Finnish dairy producer Valio's sales in Russia are at 10% of their pre-sanction level, prompting the group to announce on October 10 that it will launch production of milk and cream under contract at Russian facilities. The Galaktika dairy group in Leningrad region will start producing Valio UHT milk and cream, and will triple output of Valio-contracted yogurt and kefir.  "The company is examining other opportunities for contract production. However, certain product types can currently only be produced in Finland, notably lactose-free milk and dairy products," Valio said.

With parts of Russia having a similar environment to Scandinavia, Russia should be able to replicate Scandinavian produce. Russia's biggest single import from Scandinavia is Norwegian salmon, supplies of which have been cut off under sanctions. Now Russia’s largest seafood importer, Russian Sea Group, has marketed its first Atlantic salmon harvested at its four farms in the Barents Sea, just along from the Norwegian border. 

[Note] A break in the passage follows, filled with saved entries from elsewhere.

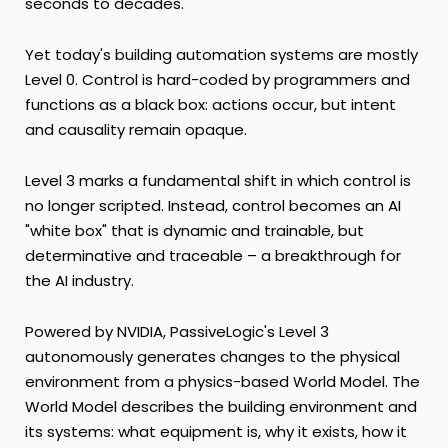
seconds to decades.
Yet today's building automation systems are mostly
Level 0. Control is hard-coded by programmers and
functions as a black box: actions occur, but intent
and causality remain opaque.
Level 3 marks a fundamental shift in which control is
no longer scripted. Instead, control becomes an AI
"white box" that is dynamic and trainable, but
determinative and traceable – a breakthrough for
the AI industry.
Powered by NVIDIA, PassiveLogic's Level 3
autonomously generates changes to the physical
environment from a physics-based World Model. The
World Model describes the building environment and
its systems: what equipment is, why it exists, how it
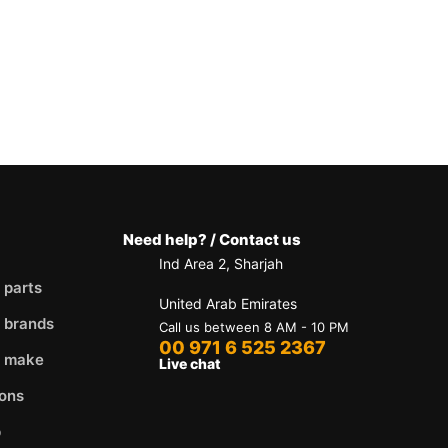
Need help? / Contact us
Ind Area 2, Sharjah
 parts
United Arab Emirates
 brands
Call us between 8 AM - 10 PM
00 971 6 525 2367
y make
Live chat
ons
p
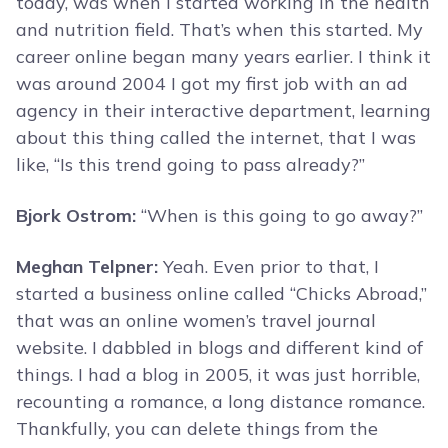
today, was when I started working in the health
and nutrition field. That’s when this started. My
career online began many years earlier. I think it
was around 2004 I got my first job with an ad
agency in their interactive department, learning
about this thing called the internet, that I was
like, “Is this trend going to pass already?”
Bjork Ostrom:
“When is this going to go away?”
Meghan Telpner:
Yeah. Even prior to that, I
started a business online called “Chicks Abroad,”
that was an online women’s travel journal
website. I dabbled in blogs and different kind of
things. I had a blog in 2005, it was just horrible,
recounting a romance, a long distance romance.
Thankfully, you can delete things from the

Russian Sea Group sold 245 tons of Atlantic salmon harvested from its farms in fjords close to the Norwegian borders, according to the company’s first-half year trading update, with 4,000 tons to be harvested in the second half of the year, according to Barents Observer, with revenues from the operation to hit €4m in 2014, helped by sanctions.  This is of course a drop in the ocean compared to the 250,000 tonnes of Norwegian salmon sold in Russia in 2013, with more than 100 trucks loaded with fish crossing the border into Russia each week. 

Ironically, co-owner of Russian Sea Group is Gennady Timchenko, friend and associate of Russian president Vladimir Putin, and himself a target of sanctions by the West.  

Not that Russia does not produce fish: 11 time zones away, refrigerators in Vladivostock in the Russian Far East are full to the brim with fresh sea-caught salmon. But the fish are all destined for tables not in Russia but in the Asian-Pacific region, since the cost of rail transport to European Russia is too high. Russian fleets catch 4m tones of fish annually, with half of that exported to Asia.

Some producers argue that the fish could be sold in Russia, if bureaucratic barriers were not so high, making it more profitable to export, a complaint that echoes through Russia's agriculture sector.  According to Vladislav Korochkin, vice-president of Russian business association Opor, writing in business daily Vedomosti: “The costs incurred by food processors, transporters and retailers through unjustified bureaucratic pressure exceeds the sum that the state plans to spend on supporting the agrifood complex."

In a further sign of import substitution taking place on the shop shelves, Russia’s discount supermarket chains, which sell more cheaply priced produce from domestic producers than their upmarket competitors, are experiencing a mini-boom in sales, as shoppers switch to cheaper food.

Russia’s biggest food retailer Magnit reported a 21% surge in revenue over the first nine  months of 2014, while third quarter revenues at second-biggest retailer X5 Retail Group grew 23% year-on-year, according to newswires. Part of this is a reflection of 8% year-on-year inflation in September and branch expansion, but part reflects consumers looking for alternatives to unavailable western imports. “We expect that consumers will switch to shops with lower prices, choosing in general discounters before more expensive supermarkets,” commented Marina Erskova, head of sales effectiveness practice at market researchers Nielsen Russia, in the Moscow Times.